» **Exercise directions**
Your answer should hold the data exactly as given, minus any picture.

Pictured people or hands with joints:
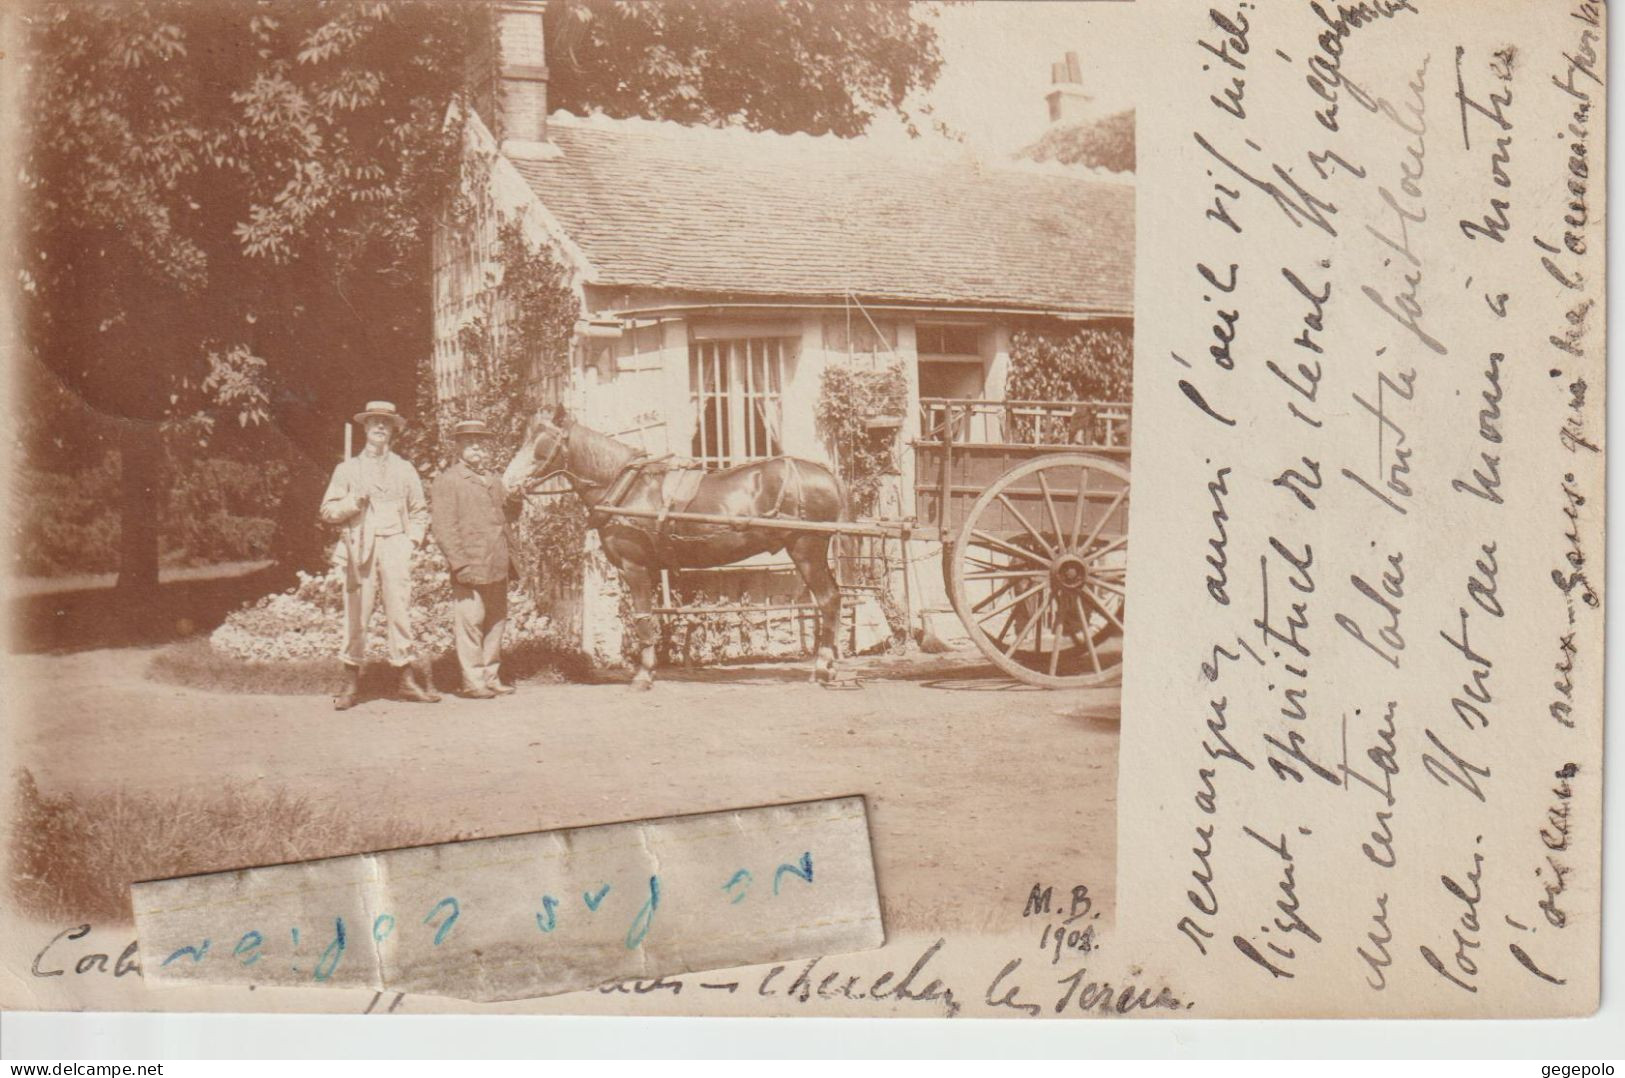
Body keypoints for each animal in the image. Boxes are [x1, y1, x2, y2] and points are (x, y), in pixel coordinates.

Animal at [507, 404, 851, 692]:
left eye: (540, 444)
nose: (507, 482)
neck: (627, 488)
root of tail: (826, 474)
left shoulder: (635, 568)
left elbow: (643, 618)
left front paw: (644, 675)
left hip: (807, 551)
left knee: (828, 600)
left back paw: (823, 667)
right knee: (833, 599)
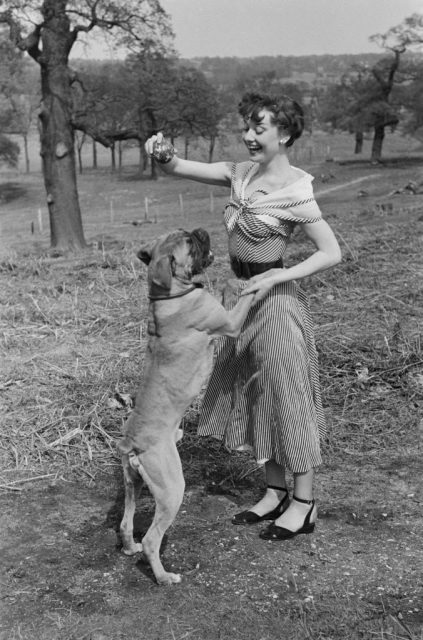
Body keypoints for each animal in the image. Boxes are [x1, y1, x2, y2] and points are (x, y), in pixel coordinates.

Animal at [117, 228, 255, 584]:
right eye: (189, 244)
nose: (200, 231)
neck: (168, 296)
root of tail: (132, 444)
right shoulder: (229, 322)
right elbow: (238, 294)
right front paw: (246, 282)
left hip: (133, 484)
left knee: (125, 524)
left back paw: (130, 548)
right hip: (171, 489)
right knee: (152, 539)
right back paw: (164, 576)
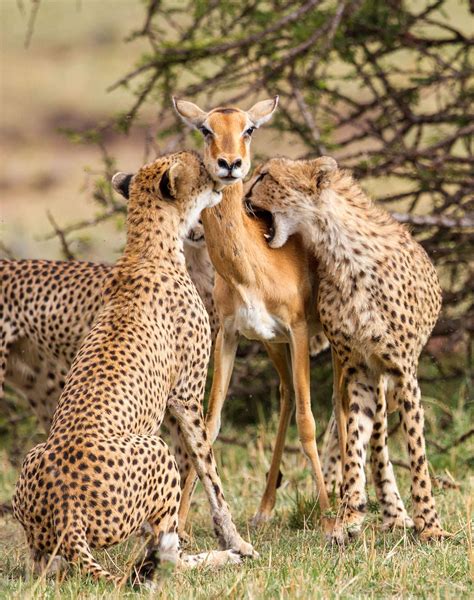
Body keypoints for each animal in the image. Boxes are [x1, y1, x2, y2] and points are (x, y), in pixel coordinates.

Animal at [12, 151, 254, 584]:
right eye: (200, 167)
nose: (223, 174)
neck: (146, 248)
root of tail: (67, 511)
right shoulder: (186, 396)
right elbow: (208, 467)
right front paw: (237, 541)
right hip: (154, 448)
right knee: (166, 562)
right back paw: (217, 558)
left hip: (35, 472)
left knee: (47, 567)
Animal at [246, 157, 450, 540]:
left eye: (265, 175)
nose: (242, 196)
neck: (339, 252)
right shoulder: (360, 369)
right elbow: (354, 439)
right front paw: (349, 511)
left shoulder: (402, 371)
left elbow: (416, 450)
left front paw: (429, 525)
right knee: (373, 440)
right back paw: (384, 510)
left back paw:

» **Output for this exercise**
Body keypoints for each animal in the image. Boxes are [x1, y1, x2, y2] and points are (x, y), in pixel coordinates.

Animal at [507, 404, 851, 692]:
left eye: (540, 444)
nose: (507, 482)
neck: (627, 488)
root of tail: (826, 474)
left shoulder: (635, 568)
left elbow: (643, 618)
left front paw: (644, 675)
left hip: (807, 551)
left knee: (828, 600)
left back paw: (823, 667)
right knee: (833, 599)
Body keypoints for each animal in the image. Boxes are [x1, y1, x2, y2] and points are (x, y), in pixel coordinates.

Animal at [117, 228, 255, 584]:
right eye: (189, 244)
nose: (200, 231)
neck: (168, 296)
root of tail: (132, 444)
right shoulder: (229, 322)
right elbow: (238, 294)
right front paw: (246, 282)
left hip: (133, 484)
left knee: (125, 524)
left back paw: (130, 548)
right hip: (171, 489)
right knee: (152, 539)
right back paw: (164, 576)
Body keypoints for each animal in the image. Boxes are [x1, y1, x2, y2] and points are (x, y), in pixel coordinates.

Animal at [12, 151, 254, 584]:
right eye: (200, 167)
nose: (223, 174)
neck: (146, 248)
root of tail: (67, 511)
right shoulder: (186, 396)
right elbow: (208, 467)
right front paw: (237, 541)
right hip: (154, 448)
right knee: (166, 562)
right back paw: (217, 558)
left hip: (35, 472)
left knee: (47, 567)
Animal at [246, 157, 450, 540]:
left eye: (265, 175)
nose: (242, 196)
neck: (339, 252)
right shoulder: (360, 369)
right elbow: (354, 439)
right front paw: (349, 511)
left shoulder: (402, 371)
left elbow: (416, 450)
left front paw: (429, 525)
right knee: (373, 440)
right back paw: (384, 510)
left back paw:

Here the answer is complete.